By the 1950s, thanks in part to the continued crumbling of the British Empire, the hero of an Australian historical novel was more likely to be an ordinary battler in the bush than an English explorer. Jon Cleary’s The Sundowners, first published in London in 1952, interestingly anticipates by a few years Vance Palmer’s and Russel Ward’s claims for the nomad tribe of bushmen as the archetypal Australians. Paddy Carmody, drover, shearer, gambler, drinker, is described as being totally at home in the bush; indeed, ‘He was the colour of the countryside’. While no longer one of the ‘Lone Hands’ of the 1890s, Paddy still refuses to settle down, and his wife and son have to make the best of it. As bushfires, shearing contests, two-up games, and horse races follow each other in rapid succession, the Carmodys survive both good and bad times with grit and humour. Cleary does, however, also depict some of the actualities of bush life: hard work, loneliness, poverty, not to mention much casual sexism and racism. Published near the beginning of a writing career that has now lasted for over fifty-five years, The Sundowners is the product of a more innocent time and a more innocent Australia, but also of a master storyteller.

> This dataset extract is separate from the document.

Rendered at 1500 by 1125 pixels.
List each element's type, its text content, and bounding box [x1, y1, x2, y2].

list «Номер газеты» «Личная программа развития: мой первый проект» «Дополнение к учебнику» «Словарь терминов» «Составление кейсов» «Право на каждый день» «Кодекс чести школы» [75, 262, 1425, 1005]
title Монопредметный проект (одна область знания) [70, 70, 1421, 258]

A different, and far from innocent, Australia is described in Peter Kocan’s two novellas of the 1980s, The Treatment and The Cure. One of the surprisingly few people ever to attempt to assassinate an Australian politician (he shot and wounded ALP leader Arthur Calwell in 1966), Kocan’s subsequent ten years in penal and psychiatric institutions provided the material for these ironically titled works. Like Kocan, nineteen-year-old Len Tarbutt, despite the treatment he receives, survives because of his own inner resources and his discovery of poetry. For Len, as for Janet Frame some decades earlier, literary success provides the real cure, establishing his right to be treated as a person, rather than a thing. Tellingly, Len comes closer to giving up in the relative freedom of the ‘retard’ ward than he ever had in maximum security, thanks to inappropriate medication and being treated as, at best, ‘a bright five-year-old’. But an awareness that suicide would be seen as a vindication of the system – ‘Poor deranged Tarbutt! If only he’d responded to treatment!’ – keeps him going. Are things any better now? One hopes so, while realising that institutionalised power will always result in the kinds of petty, and not so petty, persecution so chillingly depicted by Kocan.

Slessor ends his introduction to The Giraffe’s Uncle by claiming that Les Robinson’s stories are ‘all quite useless’. While taking his point, I wish to disagree. Robinson’s best pieces, like Kocan’s novellas, take us into places we might not otherwise enter. Moreover, in their different ways, these four reissues remind us what it means to be human.